Schon ein geringer Anstieg der Wassertemperatur im Sommer kann das empfindliche Gleichgewicht zwischen Koralle und ihrer symbiotischen Mikroalge massiv stören. Überschreitet die Wassertemperatur jedoch über längere Zeit einen kritischen Schwellenwert, droht eine unumkehrbare Korallenbleiche. Riffbildende Korallengedeihen optimal zwischen 23 °C und 29 °C. Durch die Meereserhitzung wird dieser Bereich aber immer öfter und länger überschritten.
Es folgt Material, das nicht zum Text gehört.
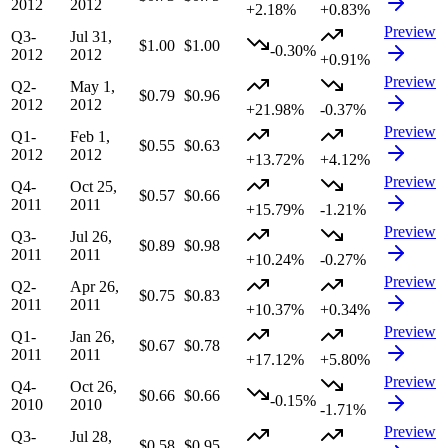
2012
2012
+2.18%
+0.83%
Preview
Q3-
Jul 31,
$1.00
$1.00
-0.30%
2012
2012
+0.91%
Preview
Q2-
May 1,
$0.79
$0.96
2012
2012
+21.98%
-0.37%
Preview
Q1-
Feb 1,
$0.55
$0.63
2012
2012
+13.72%
+4.12%
Preview
Q4-
Oct 25,
$0.57
$0.66
2011
2011
+15.79%
-1.21%
Preview
Q3-
Jul 26,
$0.89
$0.98
2011
2011
+10.24%
-0.27%
Preview
Q2-
Apr 26,
$0.75
$0.83
2011
2011
+10.37%
+0.34%
Preview
Q1-
Jan 26,
$0.67
$0.78
2011
2011
+17.12%
+5.80%
Preview
Q4-
Oct 26,
$0.66
$0.66
-0.15%
2010
2010
-1.71%
Preview
Q3-
Jul 28,
$0.58
$0.95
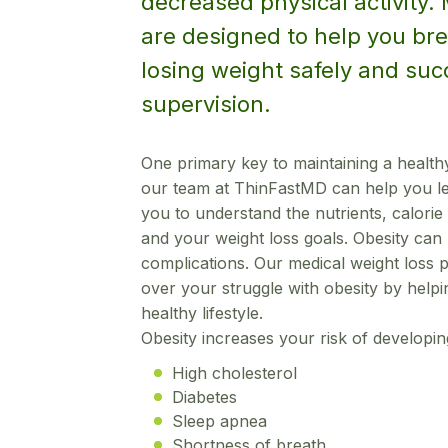
decreased physical activity.
are designed to help you bre
losing weight safely and suc
supervision.
One primary key to maintaining a healthy
our team at ThinFastMD can help you lea
you to understand the nutrients, calorie 
and your weight loss goals. Obesity can l
complications. Our medical weight loss 
over your struggle with obesity by helpi
healthy lifestyle.
Obesity increases your risk of developin
High cholesterol
Diabetes
Sleep apnea
Shortness of breath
Eine Zeit lang können sie die Abwesenheit der Mikroalgen verkraften, aber wenn der Stressfaktor nicht nachlässt, stirbt das Tier ab.
Der Global Tipping Points Report macht klar: Entschlossenes Handeln gegen die Klimakrise und für den Schutz des Planeten ist wichtiger denn je, um das Kippen weiterer Systeme zu verhindern - vom Amazonas-Regenwald bis zu den Eisschilden der Pole.
Die Korallenriffe sind das erste Opfer einer sich überhitzenden Erde - und ein schrilles Alarmsignal. Doch wir können abwehren, dass der nächste Kipppunkt folgt. Jeder Bruchteil eines Grades zählt.